Blake Sirgo: Yeah Arun, this is Blake. I’ll take that one. I wish I could say we strategically put stronger rock throughout the year, but that’s not really how we plan it. We have a lot of governors on our program. Obviously Windham Rose, a big concentrated project that demands a certain amount of CapEx. New Mexico is governed by a lot of things. Chicken season is the big one, and so we’re coming out of chicken season, so we’ll increase D&C activity, but also third party infrastructure. We have to get very far ahead of that and make sure we can execute those projects. And so it’s just falling out where it is more as a planning cycle, not any strategic initiative there.

Tom Jorden: And I think most of you know what Blake is referring to, but we have the prairie chicken habitat in New Mexico, governed by federal rules that prevent us from operating during day like – evening hours in certain parts of the basin. It’s something we have to manage around. By our observation, the prairie chicken is doing quite well, but we still respect their habitat and live by the regulations governing it.

Arun Jayaram: Thanks for the clarification, Tom. I was getting some incoming on what chicken season was, so I appreciate that.

Tom Jorden: Yeah, they roam free in New Mexico. If they cross the state line, they get barbecued. So it’s…

Arun Jayaram: Sounds good. My sister-in-law’s a vegan, she’ll appreciate that. Thanks a lot, Tom.

Tom Jorden: All right, yeah.

Operator: All right. Our next question comes from the line of Neal Dingmann from Truist Securities. Please go ahead.

Neal Dingmann: Good morning, guys. Very nice quarter, Tom. My first question is around your operational flexibility. You all did a really nice job of curtailing gas production and delaying tills when prices justify, unlike many of the pure gas EPs that just seem to continue to operate. And so I’m just wondering, going forward, what type of gas prices do you think are, you and Shane and the gang, are satisfactory to become more active? And then if so, how quickly then could you all move once these gas prices rebound?

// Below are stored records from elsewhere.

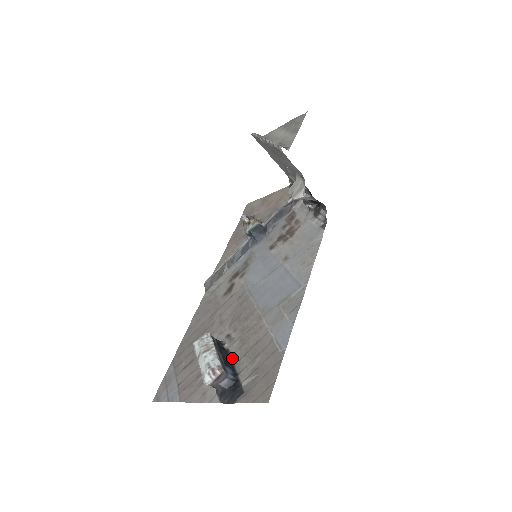
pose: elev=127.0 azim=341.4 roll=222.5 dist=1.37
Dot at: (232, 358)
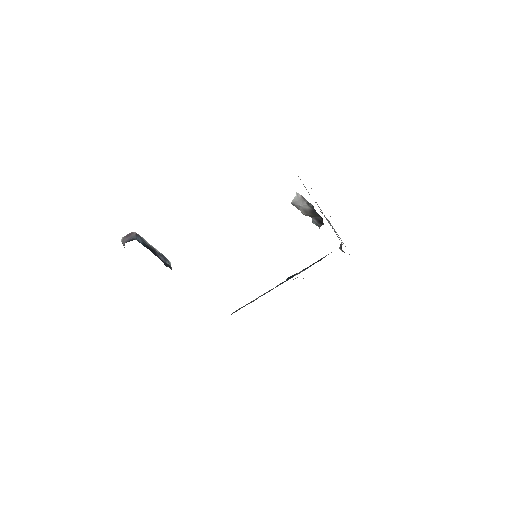
Dot at: occluded
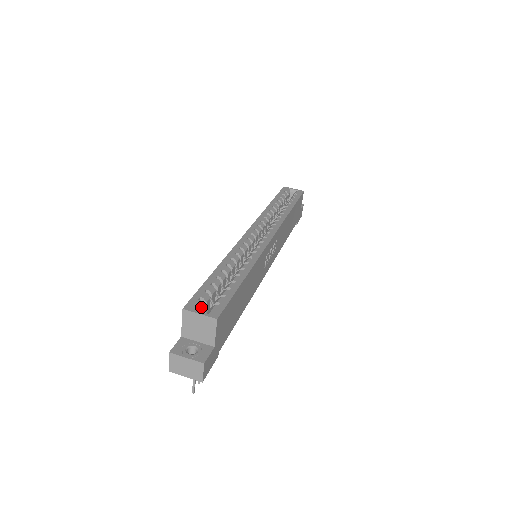
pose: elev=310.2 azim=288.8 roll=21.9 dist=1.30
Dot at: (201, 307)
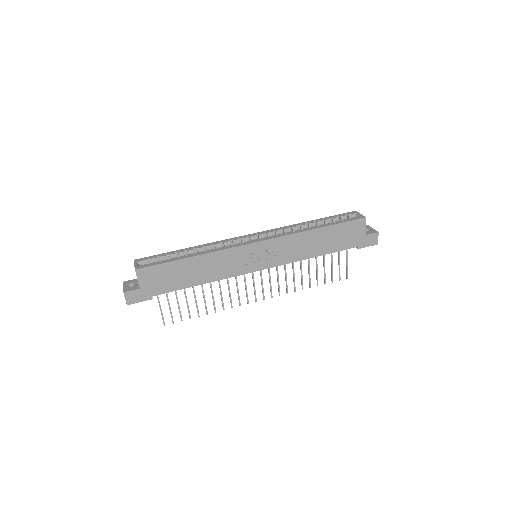
Dot at: (144, 263)
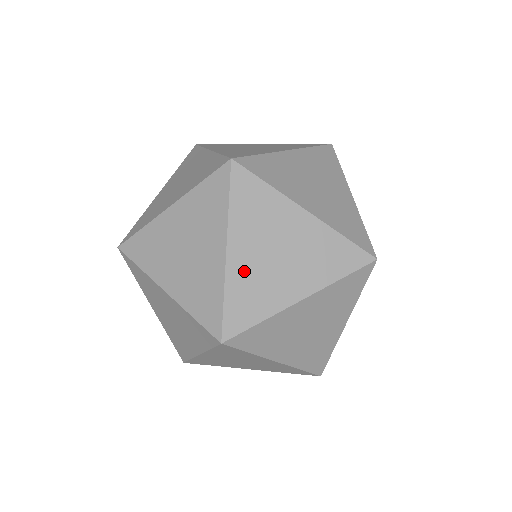
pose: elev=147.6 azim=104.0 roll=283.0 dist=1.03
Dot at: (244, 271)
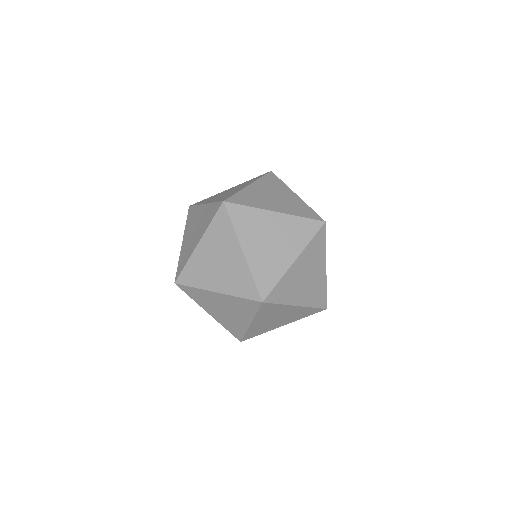
Dot at: (258, 326)
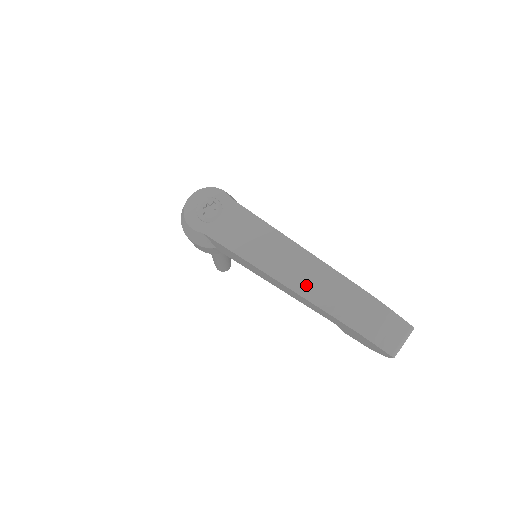
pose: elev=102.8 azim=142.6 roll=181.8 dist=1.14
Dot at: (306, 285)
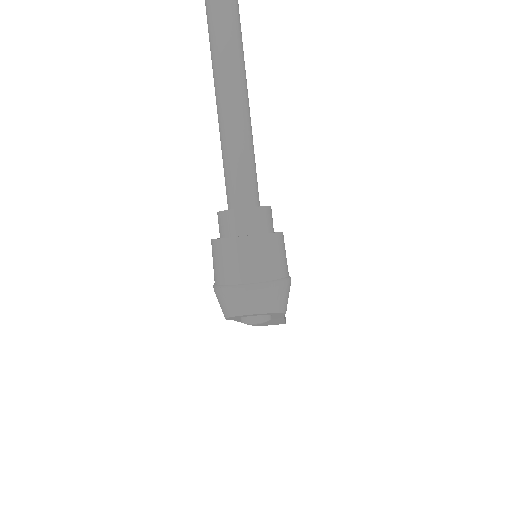
Dot at: occluded
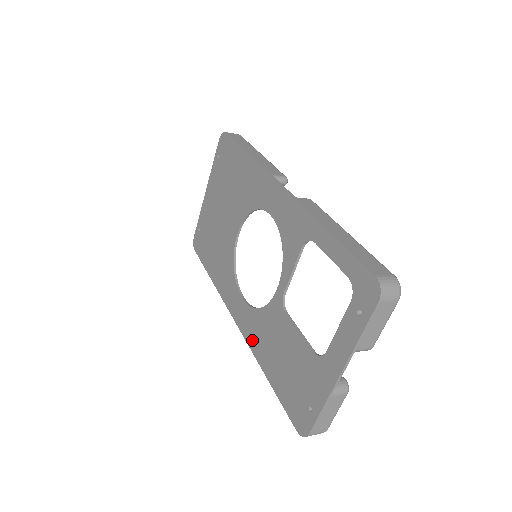
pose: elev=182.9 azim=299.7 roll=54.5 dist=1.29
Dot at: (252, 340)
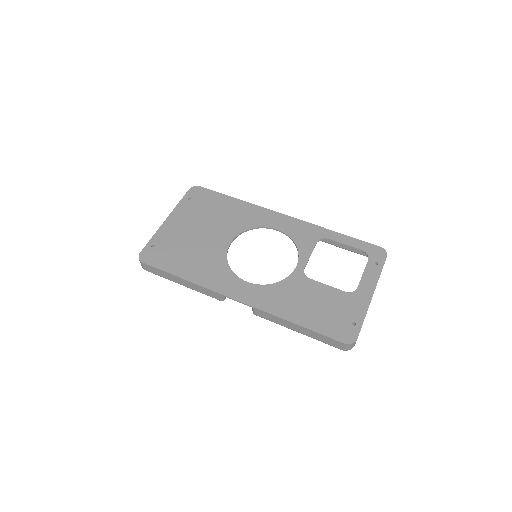
Dot at: (270, 306)
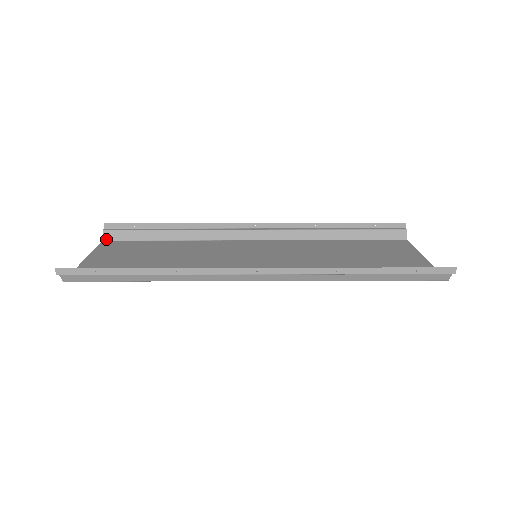
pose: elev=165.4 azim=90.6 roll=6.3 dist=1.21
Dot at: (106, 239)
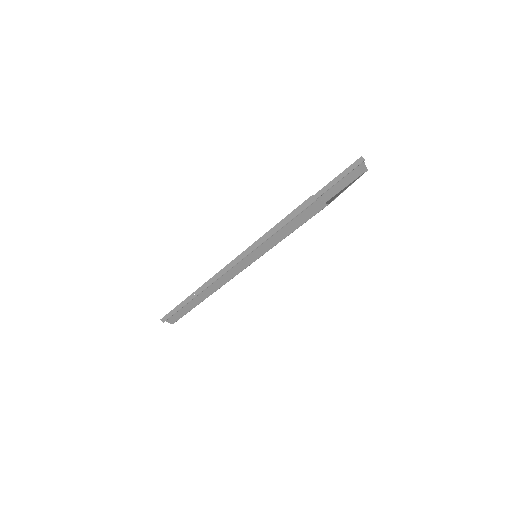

Tom Jorden: Well, I’ll take that in reverse order. We can move fairly quickly. We’re looking at delaying turn-in lines, so that’s almost instantaneous, depending on price response. We would like to see netbacks north of a dollar. And yeah, we do have gathering fees, we have transportation fees. And so I would say, in the lower Marcellus, we’re probably in a pretty good drilling window if we’re north of three, competing with other places in our portfolio. That’s on netback. Now I’m quoting in IMAX price there. But the upper Marcellus, I think we’d like to see something in the mid-threes before it’s really in the game. And we do have the luxury. I don’t want to comment on other companies, but I understand. If all you had was one play, one basin, you’re in a bit of a box when things go against you.

We’ve got the luxury of redirecting. And quite frankly, we have the discipline to redirect and I hope you heard my opening comments for what they are. And they are our truth statement of how we look at the business. We are not going to – if we have to lay all activity down to zero and our production declines, that’s the right decision. And none of us like it, but the alternative is to destroy capital or to be inefficient with our shareholders’ capital, and we’re going to seek to our maximum efficiency and best returns. So we’re willing to do what it takes.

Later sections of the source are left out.